Not too long ago, I had an interesting discussion about how to troubleshoot performance problems in large procedures. By “large procedure,” I’m talking about something which can be thousands of lines of code, or a procedure which might have dozens of potential choke points. This is not an exhaustive article, but instead gives an idea of thought processes and acts as a starting point.
The first thing I want to do is format the code. I’m going to use a tool to format code; that way, I know that I will be able to understand the code more quickly and be less likely to make a mistake due to improper tabbing, multiple columns on a single line, etc. This obviously won’t improve any performance problems and I might need to maintain historical formatting when I make my changes, but I’ll at least make the changes locally for me to understand.
Once I have formatted code, the next step is to do a quick code review and look for certain patterns. Any cursors or WHILE loops I see become automatically suspect. I’m also on the lookout for Common Table Expression chains (especially ones which aggregate data), temp table chains (taking data from one temp table into another into another, etc.), and user-defined function calls. Looking for cursors and WHILE loops is obvious: procedural code tends to perform poorly in SQL Server, so those sections of code can act as performance choke points. Common Table Expression chains can lead to lazy spooling, in which we read a subset of data over and over, and that subset of data can end up in tempdb, which is the single biggest point of contention on a typical SQL Server. Temp table chains follow a similar logic: we’re using tempdb over and over here, which might lead to a contention problem, or possibly a problem in which we are not filtering the base data sets well enough. Finally, I look at user-defined functions because they tend to perform significantly less efficiently than equivalent queries without functions. These are the types of things I’m looking for when I do my initial review, and when I find them, I mark their locations.
Next, I want to take a look at an execution plan. Ideally, I want to use SQL Sentry Plan Explorer to run the query and collect all of the relevant plan metrics, including CPU and I/O per operation. Because this is a very large procedure, I’d expect there to be a fairly large number of independent operations, and I want to focus my efforts on the highest-cost offenders. Once I narrow down to the one or two calls which are most expensive, I’m going to look for a few specific things first. First of all, I want to look for lazy spooling, as that tends to be a performance killer. When I see lazy spooling, I almost always want to re-write the relevant query in such a way as to remove the spooling. I also want to look for key lookups, which tell me that indexing might need to be updated to handle this query. That could mean one of three things: adding a new index, modifying an existing index, or modifying the query to use an existing index (for example, if I know a query should use a particular filtered index but it’s using a different index which doesn’t have all relevant columns). Key lookups don’t hurt very much when we’re only looking at a few rows in an infrequently-called procedure, but high volume or high frequency can easily harm an otherwise-acceptable procedure. I also want to see if I can find index scans where I expect seeks—or the other way around. If I know that I am retrieving less than 0.5% of the data in a non-trivial table, I want a seek. If I know I’m retrieving more than 20% of the data, I want a scan. If I’m seeing the wrong type of operation, that could cause performance to suffer.

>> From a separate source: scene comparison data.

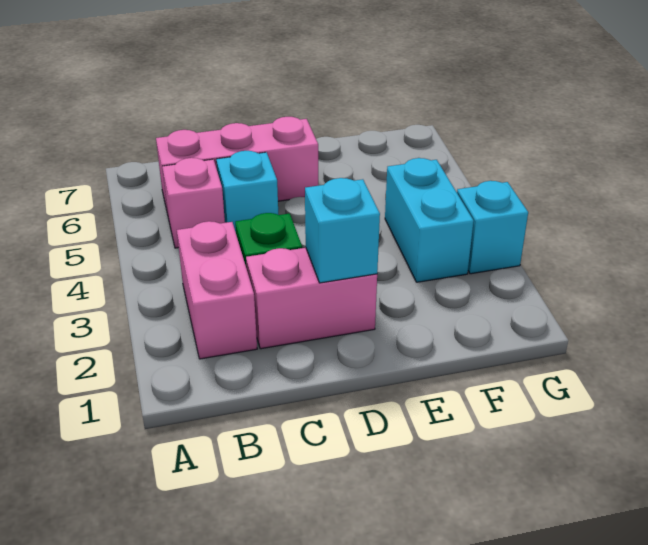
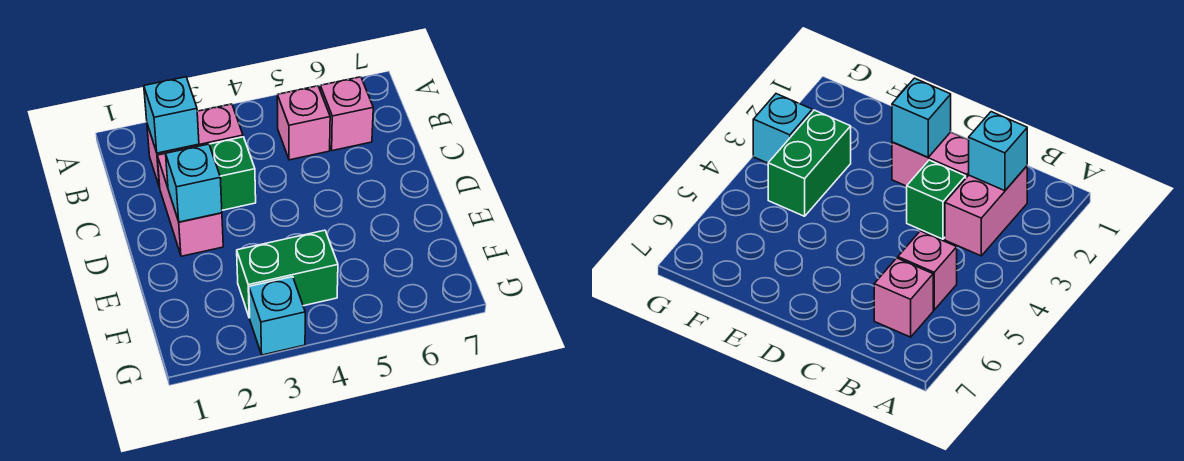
pink 1x3 brick [156,117,318,214] -> pink 1x1 brick [320,77,373,151]
cyan 1x1 brick [216,151,278,232] -> cyan 1x1 brick moved to [144,77,199,153]
cyan 1x2 brick [385,158,474,282] -> green 1x2 brick [237,230,338,318]

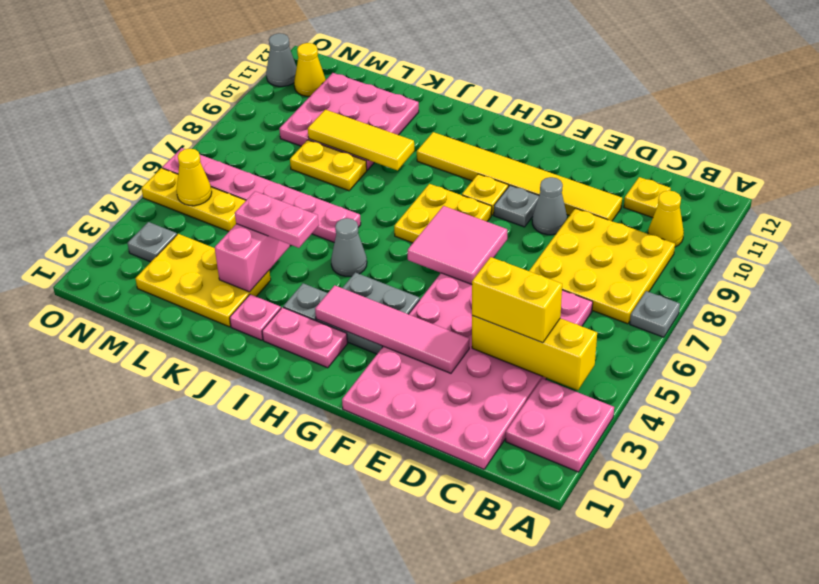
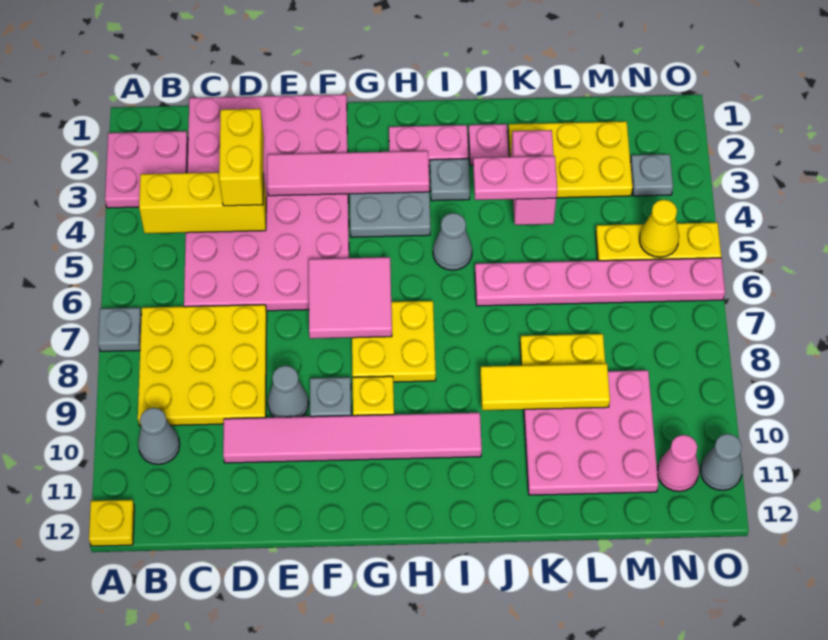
yellow 1x1 cone [648,190,684,247] -> grey 1x1 cone [138,408,180,465]
yellow 1x2 brick [472,257,562,343] -> yellow 1x2 brick turned to [219,109,264,206]
yellow 1x1 plate [624,177,671,218] -> yellow 1x1 plate moved to [89,500,134,546]
yellow 1x6 tile [417,132,622,221] -> pink 1x6 tile [223,413,482,463]
yellow 1x1 cone [294,43,326,96] -> pink 1x1 cone [657,435,699,491]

The next step for execution plans is looking at join types. If I see a scenario in which I expect to pull in nested loops but am getting a hash match, I might end up spilling over to tempdb, which harms performance. I also want to look for sort operations, as those tend to be relatively slow to begin with, and they get much worse if they spill to tempdb. Really, tempdb is a common performance killer, so it’s not surprising to see some of the most expensive, performance-killing operations involve tempdb in some fashion.
After looking at the execution plan, I want to go back to my initial code walkthrough because execution plans can sometimes lie. Execution plans lie most often when dealing with cursors and functions, because they tend to show you one call rather than all calls, meaning that they severely under-count how much CPU and I/O function calls and cursors/WHILE loops really use. This means that I want to look at ways of removing those cursors and functions, even if the execution plan tells me that they aren’t very expensive. If performance doesn’t change, I can always put them back in where they were, but inlining a table-valued function can improve performance of a query by a factor of 3-9x and could potentially improve scalar UDFs by much more (if they’re in the WHERE clause and make separate I/O operations like querying from some other table).
The easiest way to make these changes is to simplify the procedure for testing purposes. That means hardcoding paramters or incoming data sets and stubbing out child procedure calls. Obviously this technique can be somewhat limiting, but it does allow you to focus in on the critical section of code without needing to immerse yourself in other points of complexity. Take care of one critical section at a time, create unit tests to ensure that refactoring doesn’t break existing calls, and focus on the pain points. That’s the method I use to tackle a very large problem.
What do you do? I’m interested in hearing how other peoples’ methods may differ from mine, as I consider this a hard problem and am always up for learning more.